If you want to... Start here
Understand the architecture approach Architecture & Approach
Build a metamodel from scratch Quick Start Guide
See what modeling languages are available Modeling Languages Guide
Add decision tracking, processes, or other extensions Extensions Guide
Integrate TOGAF, DoDAF, or other frameworks Frameworks Guide
Write SHACL validation rules Validation Guide
Understand the design rationale Design Decisions
See working examples examples/ directory

Limitations

  • This is the semantic layer, not a complete platform. The ontologies define vocabulary and validation rules. You still need converters to get data in, generators to get views out, and a SPARQL engine to query it. The toolbox (separate repository) provides these, but it's not a turnkey product.

  • Semantic web skills required. Working with these ontologies requires familiarity with RDF/Turtle syntax, basic OWL concepts, and SPARQL for queries.

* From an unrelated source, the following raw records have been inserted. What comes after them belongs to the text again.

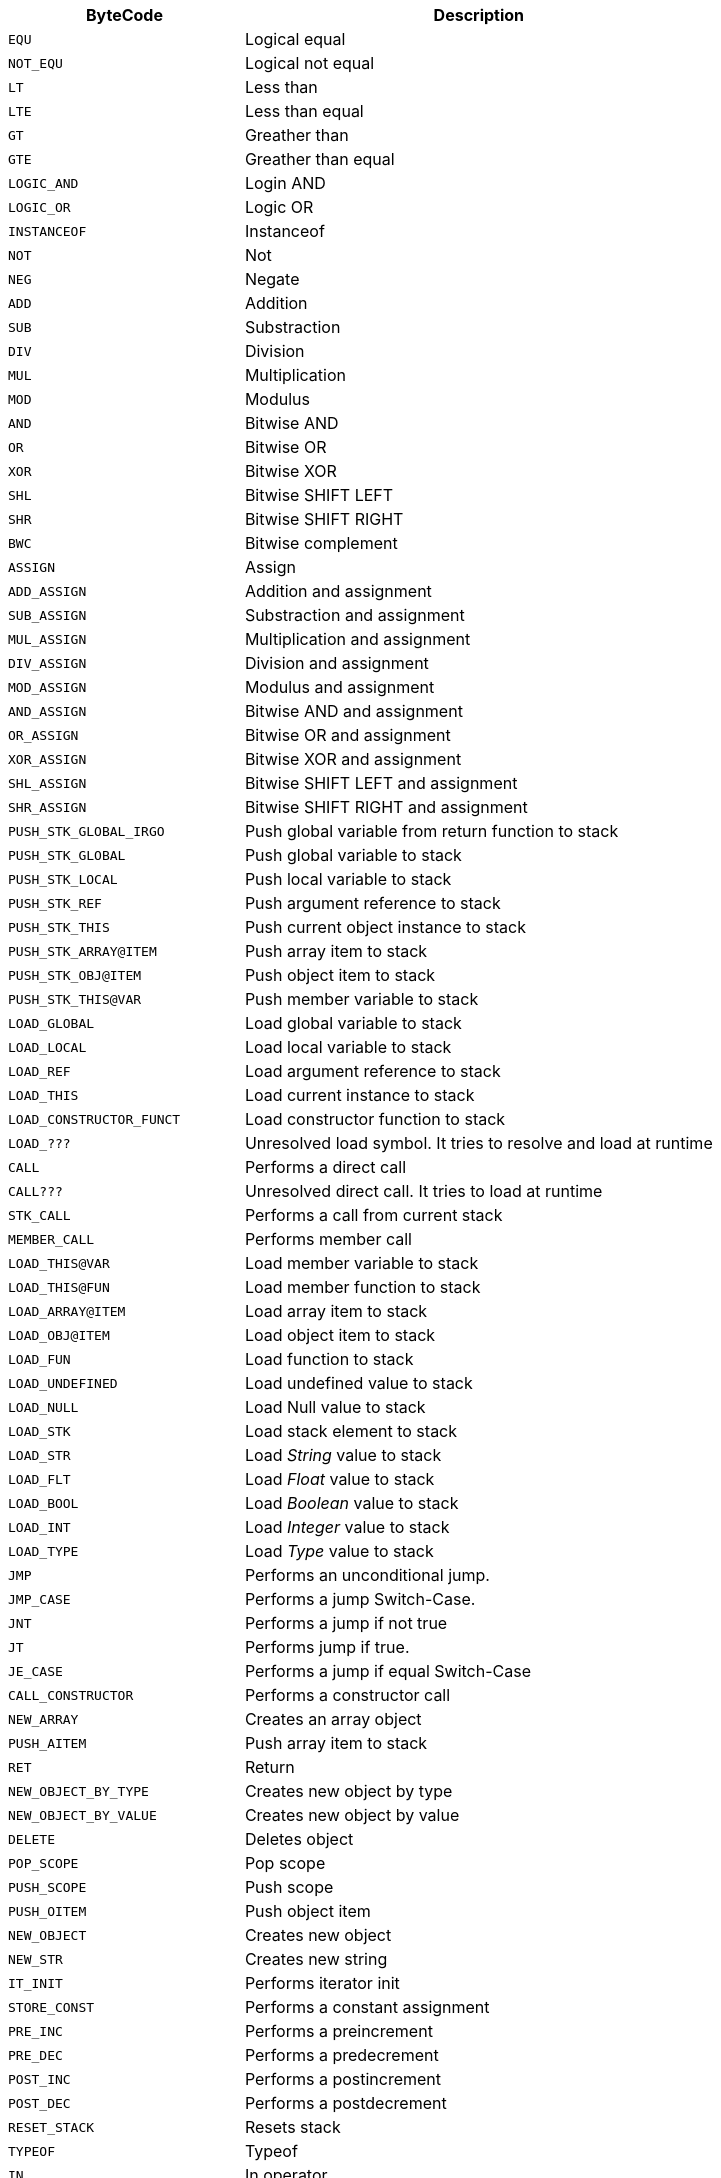 [cols="1m,2d"]
|====
|ByteCode |Description

|EQU
|Logical equal

|NOT_EQU
|Logical not equal

|LT
|Less than

|LTE
|Less than equal

|GT
|Greather than		

|GTE
|Greather than equal

|LOGIC_AND
|Login AND

|LOGIC_OR
|Logic OR

|INSTANCEOF
|Instanceof

|NOT
|Not

|NEG
|Negate

|ADD
|Addition

|SUB
|Substraction

|DIV
|Division	

|MUL
|Multiplication	

|MOD
|Modulus

|AND
|Bitwise AND

|OR
|Bitwise OR

|XOR
|Bitwise XOR

|SHL
|Bitwise SHIFT LEFT

|SHR
|Bitwise SHIFT RIGHT

|BWC
|Bitwise complement

|ASSIGN
|Assign

|ADD_ASSIGN
|Addition and assignment

|SUB_ASSIGN
|Substraction and assignment

|MUL_ASSIGN
|Multiplication and assignment

|DIV_ASSIGN
|Division and assignment

|MOD_ASSIGN
|Modulus and assignment

|AND_ASSIGN
|Bitwise AND and assignment

|OR_ASSIGN
|Bitwise OR and assignment

|XOR_ASSIGN
|Bitwise XOR and assignment

|SHL_ASSIGN
|Bitwise SHIFT LEFT and assignment

|SHR_ASSIGN
|Bitwise SHIFT RIGHT and assignment

|PUSH_STK_GLOBAL_IRGO
|Push global variable from return function to stack

|PUSH_STK_GLOBAL
|Push global variable to stack

|PUSH_STK_LOCAL
|Push local variable to stack
			
|PUSH_STK_REF
|Push argument reference to stack

|PUSH_STK_THIS
|Push current object instance to stack

|PUSH_STK_ARRAY@ITEM
|Push array item to stack

|PUSH_STK_OBJ@ITEM 
|Push object item to stack

|PUSH_STK_THIS@VAR
|Push member variable to stack

|LOAD_GLOBAL
|Load global variable to stack

|LOAD_LOCAL
|Load local variable to stack

|LOAD_REF
|Load argument reference to stack

|LOAD_THIS
|Load current instance to stack

|LOAD_CONSTRUCTOR_FUNCT
|Load constructor function to stack

|LOAD_???
|Unresolved load symbol. It tries to resolve and load at runtime

|CALL
|Performs a direct call

|CALL???
|Unresolved direct call. It tries to load at runtime

|STK_CALL
|Performs a call from current stack

|MEMBER_CALL
|Performs member call

|LOAD_THIS@VAR
|Load member variable to stack

|LOAD_THIS@FUN
|Load member function to stack

|LOAD_ARRAY@ITEM
|Load array item to stack

|LOAD_OBJ@ITEM
|Load object item to stack

|LOAD_FUN
|Load function to stack

|LOAD_UNDEFINED
|Load undefined value to stack

|LOAD_NULL
|Load Null value to stack

|LOAD_STK
|Load stack element to stack

|LOAD_STR
|Load _String_ value to stack

|LOAD_FLT
|Load __Float__ value to stack

|LOAD_BOOL
|Load _Boolean_ value to stack

|LOAD_INT
|Load _Integer_ value to stack

|LOAD_TYPE
|Load _Type_ value to stack

|JMP
|Performs an unconditional jump.

|JMP_CASE 
|Performs a jump Switch-Case.
			
|JNT
|Performs a jump if not true

|JT
|Performs jump if true.
			
|JE_CASE
|Performs a jump if equal Switch-Case

|CALL_CONSTRUCTOR
|Performs a constructor call

|NEW_ARRAY
|Creates an array object

|PUSH_AITEM
|Push array item to stack
			
|RET
|Return

|NEW_OBJECT_BY_TYPE
|Creates new object by type

|NEW_OBJECT_BY_VALUE
|Creates new object by value
			
|DELETE
|Deletes object

|POP_SCOPE
|Pop scope

|PUSH_SCOPE
|Push scope

|PUSH_OITEM
|Push object item

|NEW_OBJECT
|Creates new object

|NEW_STR
|Creates new string
	
|IT_INIT
|Performs iterator init

|STORE_CONST
|Performs a constant assignment

|PRE_INC
|Performs a preincrement

|PRE_DEC
|Performs a predecrement

|POST_INC
|Performs a postincrement

|POST_DEC
|Performs a postdecrement

|RESET_STACK
|Resets stack
			
|TYPEOF
|Typeof

|IN
|In operator
|====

SHACL for validation. This is a real barrier for teams without semantic web experience.

  • The ontologies model the language, not the enterprise. Linked.Archi defines what an Application Component is and how it relates to other concepts. It doesn't contain your organization's actual applications. You populate the graph with your own instance data (or convert it from existing tools).

  • Not all modeling languages are equally mature. The ontology implementations vary in completeness. ArchiMate 3.2 is the reference implementation. See individual module READMEs for current status.